Example 5 In a reaction flask fitted with a reflux condenser are 32.2 g of 2-ethylhexanol-1, 123.5 g of hexahydrophthalic anhydride under nitrogen, 80 g of succinic anhydride and 371 g of p- (n-phenyl) vinylphenyl glycidyl ether vom Melting point 58 to 59 "C together with 1.45 g of lithium chloride for 1 hour each 110, 120 and 1300C stirred and then heated to 140 "C for two more hours.

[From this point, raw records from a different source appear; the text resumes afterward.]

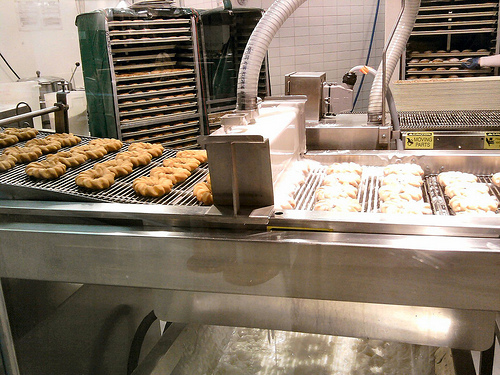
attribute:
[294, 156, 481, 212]
donuts — uncooked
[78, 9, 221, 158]
donut cart — green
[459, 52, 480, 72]
glove — black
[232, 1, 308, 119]
tube — large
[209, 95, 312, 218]
section — large, metal, rectangular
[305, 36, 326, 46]
tile — white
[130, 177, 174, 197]
donut — plain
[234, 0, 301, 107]
tube — flexible, plastic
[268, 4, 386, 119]
wall — white, tile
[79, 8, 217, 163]
rack — tall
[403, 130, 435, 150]
sticker — yellow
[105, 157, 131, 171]
doughnut — fresh, warm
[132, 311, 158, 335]
hose — black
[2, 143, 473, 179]
conveyor belt — metal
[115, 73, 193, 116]
trays — stacked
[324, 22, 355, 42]
tiles — white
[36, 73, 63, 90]
container — metal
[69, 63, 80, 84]
handle — metal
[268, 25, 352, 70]
wall — white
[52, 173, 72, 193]
rollers — little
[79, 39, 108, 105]
cover — green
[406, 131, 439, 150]
sticker — yellow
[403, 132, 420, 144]
writing — black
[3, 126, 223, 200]
six lines — of doughnuts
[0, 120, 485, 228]
metal-conveyor belt — with doughnuts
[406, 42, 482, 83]
doughnuts — with white frosting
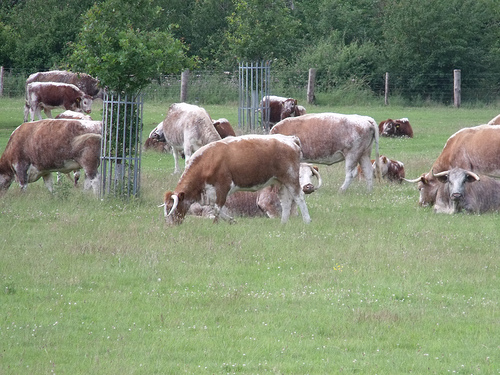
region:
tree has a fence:
[88, 14, 138, 201]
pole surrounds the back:
[444, 64, 465, 109]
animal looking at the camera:
[439, 167, 498, 230]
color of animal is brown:
[150, 139, 332, 233]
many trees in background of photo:
[246, 1, 493, 56]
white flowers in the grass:
[193, 275, 368, 333]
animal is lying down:
[355, 111, 421, 138]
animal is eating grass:
[165, 130, 357, 230]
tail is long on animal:
[363, 101, 386, 192]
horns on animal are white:
[159, 191, 187, 214]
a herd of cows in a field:
[11, 18, 482, 333]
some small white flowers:
[273, 281, 367, 308]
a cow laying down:
[427, 162, 499, 227]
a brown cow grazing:
[158, 134, 353, 251]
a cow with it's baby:
[13, 48, 141, 126]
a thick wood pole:
[447, 63, 468, 115]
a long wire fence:
[120, 67, 483, 117]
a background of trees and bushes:
[0, 0, 483, 130]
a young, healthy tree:
[73, 21, 200, 216]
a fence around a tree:
[87, 78, 162, 218]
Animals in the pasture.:
[0, 53, 498, 226]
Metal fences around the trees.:
[93, 58, 289, 215]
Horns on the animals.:
[153, 164, 498, 219]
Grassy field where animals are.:
[3, 97, 493, 371]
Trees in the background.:
[2, 2, 493, 115]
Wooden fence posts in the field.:
[169, 63, 466, 103]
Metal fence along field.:
[138, 64, 498, 109]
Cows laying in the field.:
[143, 96, 413, 222]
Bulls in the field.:
[151, 92, 496, 235]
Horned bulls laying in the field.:
[395, 161, 496, 221]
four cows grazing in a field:
[3, 106, 392, 234]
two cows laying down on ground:
[408, 160, 495, 225]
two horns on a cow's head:
[418, 165, 480, 205]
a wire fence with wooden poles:
[302, 60, 472, 106]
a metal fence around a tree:
[85, 61, 152, 206]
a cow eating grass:
[151, 132, 299, 237]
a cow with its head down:
[148, 130, 308, 232]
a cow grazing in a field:
[148, 128, 325, 230]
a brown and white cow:
[156, 125, 312, 240]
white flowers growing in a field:
[203, 286, 380, 323]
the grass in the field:
[82, 256, 395, 355]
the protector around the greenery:
[99, 89, 141, 201]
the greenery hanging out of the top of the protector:
[77, 28, 177, 95]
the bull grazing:
[157, 135, 307, 225]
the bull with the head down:
[157, 134, 305, 228]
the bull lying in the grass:
[427, 167, 498, 217]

45 g of propylene oxide are then added dropwise at 125 ° C. in the course of 30 minutes into the reaction mixture and leaves at the same temperature with stirring for about React for 1/2 hour. The unreacted propylene oxide is then in a vacuum distilled off. A curable polyester remains as the reaction product Acid number is about 2 and copolymerized with monomeric vinyl compounds can be.

Claims (1)

Claim: Process for producing polyesters by reacting dicarboxylic acid anhydrides with glycidyl ethers of monohydric phenols which have a hydrocarbon radical bonded to the aromatic nucleus, optionally in a mixture with other monoepoxides, in the presence of catalysts and optionally in a mixture with compounds with mobile hydrogen atoms, characterized in that one p-Vinylphenylglycidyläther of the general formula in which R1, R2 and R2 are hydrogen atoms or aliphatic, cycloaliphatic or aromatic radicals, are used. Documents considered: British Patent No. 824 302; U.S. Patent No. 2,966,479.